■ **To do**
Would you output the following records verbatim and skip the images in them?

■ **Material to process**

*** Begin section ***

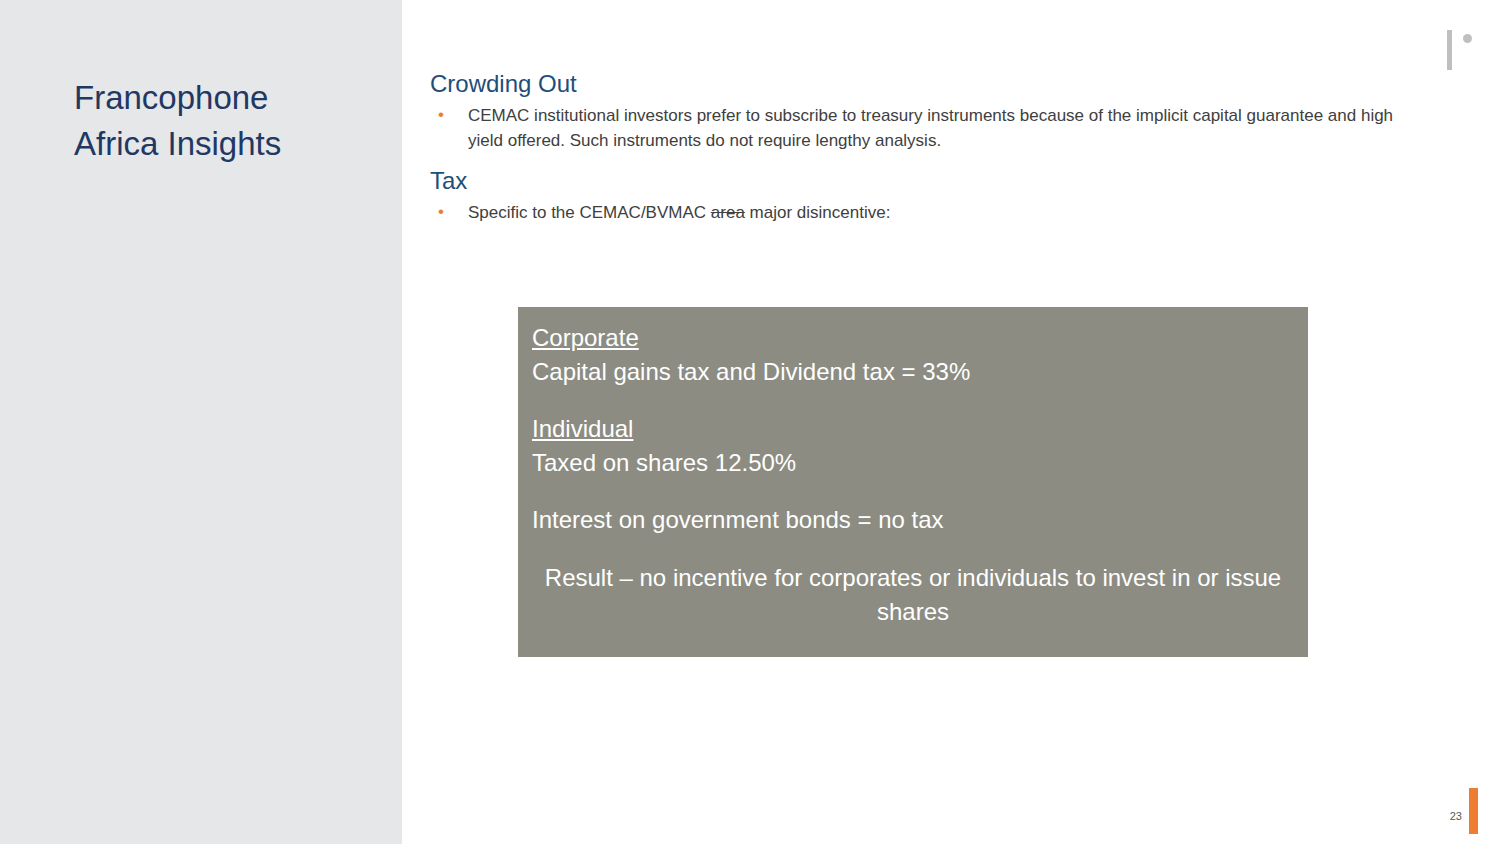Francophone
Africa Insights
Crowding Out
CEMAC institutional investors prefer to subscribe to treasury instruments because of the implicit capital guarantee and high yield offered. Such instruments do not require lengthy analysis.
Tax
Specific to the CEMAC/BVMAC area major disincentive:
Corporate
Capital gains tax and Dividend tax = 33%
Individual
Taxed on shares 12.50%
Interest on government bonds = no tax
Result – no incentive for corporates or individuals to invest in or issue shares
23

*** End section ***

■ **Task answer**
Francophone
Africa Insights
Crowding Out
CEMAC institutional investors prefer to subscribe to treasury instruments because of the implicit capital guarantee and high yield offered. Such instruments do not require lengthy analysis.
Tax
Specific to the CEMAC/BVMAC area major disincentive:
Corporate
Capital gains tax and Dividend tax = 33%
Individual
Taxed on shares 12.50%
Interest on government bonds = no tax
Result – no incentive for corporates or individuals to invest in or issue shares
23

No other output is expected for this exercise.